EXERCISE DETAILS:
Reproduce exactly the lines of this material that begin at the line with "(symbol_instances" and end at the line with "assign transaction_o[68:37] = bus_data;", both included. Omit the pictures and everything else.

↓↓↓

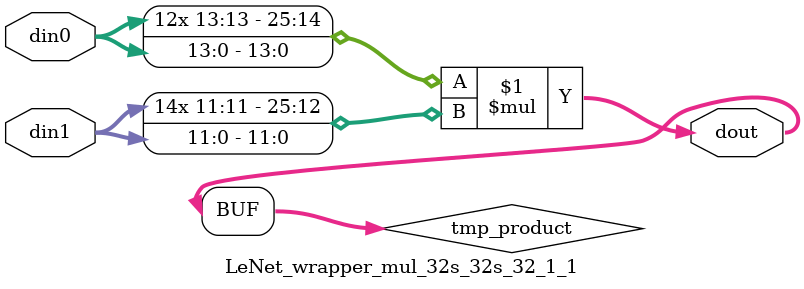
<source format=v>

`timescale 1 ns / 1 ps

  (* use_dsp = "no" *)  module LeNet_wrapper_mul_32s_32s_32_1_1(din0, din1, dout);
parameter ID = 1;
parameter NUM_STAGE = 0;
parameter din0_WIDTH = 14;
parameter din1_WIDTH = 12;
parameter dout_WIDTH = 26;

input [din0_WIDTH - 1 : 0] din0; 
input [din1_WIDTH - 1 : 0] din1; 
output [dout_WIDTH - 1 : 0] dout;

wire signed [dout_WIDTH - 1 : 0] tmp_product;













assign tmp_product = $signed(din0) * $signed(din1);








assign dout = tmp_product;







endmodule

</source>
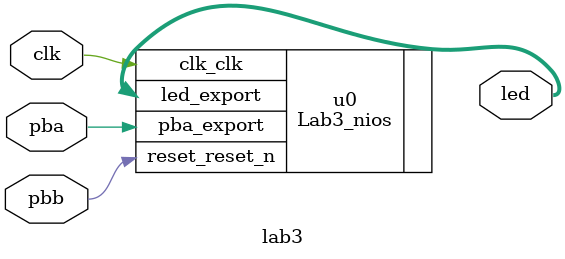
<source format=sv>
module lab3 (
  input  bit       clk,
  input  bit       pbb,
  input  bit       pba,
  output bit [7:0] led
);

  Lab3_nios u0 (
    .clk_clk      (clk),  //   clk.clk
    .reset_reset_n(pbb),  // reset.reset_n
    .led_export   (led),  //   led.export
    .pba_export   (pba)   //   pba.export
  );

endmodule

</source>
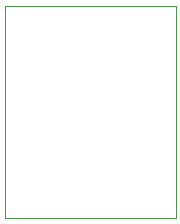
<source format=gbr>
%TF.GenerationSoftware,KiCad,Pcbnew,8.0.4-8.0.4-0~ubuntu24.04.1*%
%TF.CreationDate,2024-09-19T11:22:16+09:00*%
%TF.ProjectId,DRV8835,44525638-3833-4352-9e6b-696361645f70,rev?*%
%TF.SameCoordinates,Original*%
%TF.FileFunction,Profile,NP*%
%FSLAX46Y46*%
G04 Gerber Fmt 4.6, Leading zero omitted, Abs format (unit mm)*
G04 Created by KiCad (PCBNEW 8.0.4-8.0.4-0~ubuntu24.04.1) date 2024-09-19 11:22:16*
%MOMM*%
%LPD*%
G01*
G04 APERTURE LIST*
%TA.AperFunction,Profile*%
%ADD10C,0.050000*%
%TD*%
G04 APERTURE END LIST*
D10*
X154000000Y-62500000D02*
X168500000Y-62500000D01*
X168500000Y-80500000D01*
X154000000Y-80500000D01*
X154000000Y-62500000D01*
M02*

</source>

↑↑↑
↓↓↓

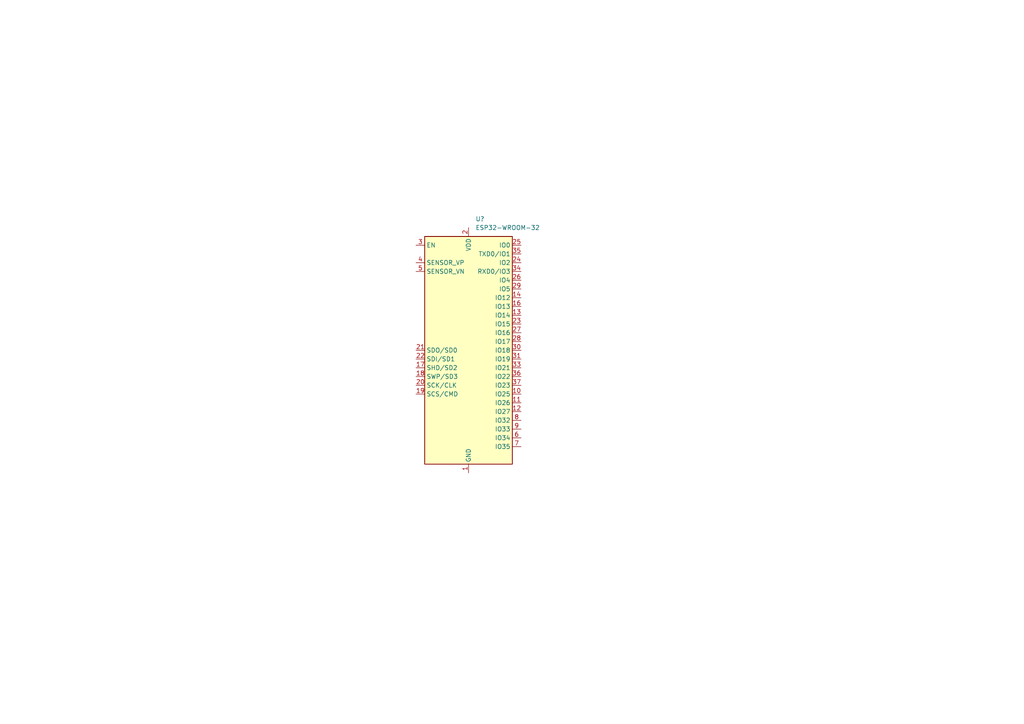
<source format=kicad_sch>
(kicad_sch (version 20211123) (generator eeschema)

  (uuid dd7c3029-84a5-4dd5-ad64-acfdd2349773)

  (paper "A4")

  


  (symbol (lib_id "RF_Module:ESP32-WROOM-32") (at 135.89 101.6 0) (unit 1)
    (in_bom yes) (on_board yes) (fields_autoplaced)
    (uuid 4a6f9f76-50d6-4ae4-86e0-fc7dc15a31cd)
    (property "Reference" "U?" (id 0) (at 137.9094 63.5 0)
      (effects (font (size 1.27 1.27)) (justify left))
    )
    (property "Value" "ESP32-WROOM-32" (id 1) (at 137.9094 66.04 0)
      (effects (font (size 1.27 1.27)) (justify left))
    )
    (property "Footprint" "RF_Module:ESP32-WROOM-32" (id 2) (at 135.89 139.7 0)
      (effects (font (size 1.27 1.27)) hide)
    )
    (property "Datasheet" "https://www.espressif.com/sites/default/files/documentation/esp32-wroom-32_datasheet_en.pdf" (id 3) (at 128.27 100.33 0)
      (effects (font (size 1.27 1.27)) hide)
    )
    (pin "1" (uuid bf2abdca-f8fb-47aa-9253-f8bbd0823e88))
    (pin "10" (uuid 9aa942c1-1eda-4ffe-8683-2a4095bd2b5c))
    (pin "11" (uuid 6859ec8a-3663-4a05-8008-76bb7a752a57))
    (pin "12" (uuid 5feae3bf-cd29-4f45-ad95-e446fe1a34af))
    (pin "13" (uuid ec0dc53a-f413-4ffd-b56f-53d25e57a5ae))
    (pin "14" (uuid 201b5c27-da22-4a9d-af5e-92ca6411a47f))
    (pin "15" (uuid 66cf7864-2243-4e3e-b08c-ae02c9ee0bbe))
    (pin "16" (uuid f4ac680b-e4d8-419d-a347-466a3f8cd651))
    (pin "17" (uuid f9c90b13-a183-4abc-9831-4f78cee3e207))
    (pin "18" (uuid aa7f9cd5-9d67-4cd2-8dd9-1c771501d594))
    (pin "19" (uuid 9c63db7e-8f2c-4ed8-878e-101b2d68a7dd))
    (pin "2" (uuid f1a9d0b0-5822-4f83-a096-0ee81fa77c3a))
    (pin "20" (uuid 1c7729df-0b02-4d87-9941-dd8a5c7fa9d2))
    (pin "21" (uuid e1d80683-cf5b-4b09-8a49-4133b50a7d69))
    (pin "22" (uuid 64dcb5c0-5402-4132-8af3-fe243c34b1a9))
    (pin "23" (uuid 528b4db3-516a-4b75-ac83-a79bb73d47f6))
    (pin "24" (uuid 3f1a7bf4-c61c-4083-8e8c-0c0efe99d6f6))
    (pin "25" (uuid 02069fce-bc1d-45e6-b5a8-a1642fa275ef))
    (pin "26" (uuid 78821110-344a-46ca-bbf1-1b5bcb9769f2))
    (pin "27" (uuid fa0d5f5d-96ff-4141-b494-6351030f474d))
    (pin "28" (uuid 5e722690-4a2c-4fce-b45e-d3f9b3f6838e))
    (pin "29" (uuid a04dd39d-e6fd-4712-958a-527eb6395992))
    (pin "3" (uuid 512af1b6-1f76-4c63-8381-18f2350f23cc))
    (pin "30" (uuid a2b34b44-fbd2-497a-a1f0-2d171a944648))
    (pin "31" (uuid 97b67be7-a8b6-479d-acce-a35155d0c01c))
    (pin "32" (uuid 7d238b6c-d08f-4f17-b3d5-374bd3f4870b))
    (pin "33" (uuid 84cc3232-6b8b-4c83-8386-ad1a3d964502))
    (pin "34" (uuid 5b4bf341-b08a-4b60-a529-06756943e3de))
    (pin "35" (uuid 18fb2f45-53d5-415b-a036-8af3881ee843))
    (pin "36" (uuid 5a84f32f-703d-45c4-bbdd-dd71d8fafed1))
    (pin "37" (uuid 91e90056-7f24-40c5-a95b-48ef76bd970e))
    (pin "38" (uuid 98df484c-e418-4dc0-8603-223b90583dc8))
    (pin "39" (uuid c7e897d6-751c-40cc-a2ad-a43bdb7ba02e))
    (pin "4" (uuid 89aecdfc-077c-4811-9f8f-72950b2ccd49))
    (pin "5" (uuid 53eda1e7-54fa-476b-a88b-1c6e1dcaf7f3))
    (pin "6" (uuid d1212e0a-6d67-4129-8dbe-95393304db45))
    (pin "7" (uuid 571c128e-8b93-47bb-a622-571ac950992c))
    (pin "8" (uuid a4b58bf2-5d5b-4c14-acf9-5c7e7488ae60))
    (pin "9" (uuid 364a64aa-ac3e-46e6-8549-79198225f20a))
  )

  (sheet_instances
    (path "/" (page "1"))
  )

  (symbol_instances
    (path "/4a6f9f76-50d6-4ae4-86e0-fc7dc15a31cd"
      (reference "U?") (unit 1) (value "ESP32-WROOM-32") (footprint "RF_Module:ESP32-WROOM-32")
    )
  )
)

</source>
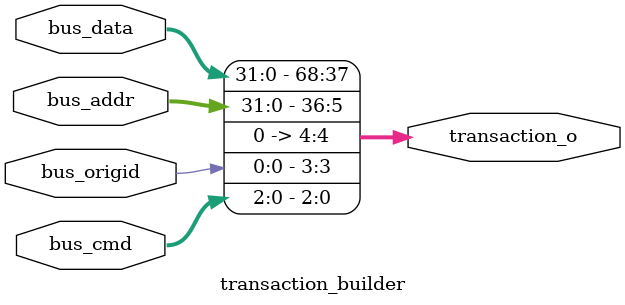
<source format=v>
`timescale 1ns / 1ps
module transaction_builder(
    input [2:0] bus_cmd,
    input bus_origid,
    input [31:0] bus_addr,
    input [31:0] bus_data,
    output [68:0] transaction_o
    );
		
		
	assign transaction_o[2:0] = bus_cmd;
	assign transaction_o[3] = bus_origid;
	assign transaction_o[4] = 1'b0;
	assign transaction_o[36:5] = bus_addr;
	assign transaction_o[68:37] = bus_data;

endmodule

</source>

↑↑↑

WRITTEN RESPONSE:
  (symbol_instances
    (path "/4a6f9f76-50d6-4ae4-86e0-fc7dc15a31cd"
      (reference "U?") (unit 1) (value "ESP32-WROOM-32") (footprint "RF_Module:ESP32-WROOM-32")
    )
  )
)

</source>
<source format=v>
`timescale 1ns / 1ps
module transaction_builder(
    input [2:0] bus_cmd,
    input bus_origid,
    input [31:0] bus_addr,
    input [31:0] bus_data,
    output [68:0] transaction_o
    );
		
		
	assign transaction_o[2:0] = bus_cmd;
	assign transaction_o[3] = bus_origid;
	assign transaction_o[4] = 1'b0;
	assign transaction_o[36:5] = bus_addr;
	assign transaction_o[68:37] = bus_data;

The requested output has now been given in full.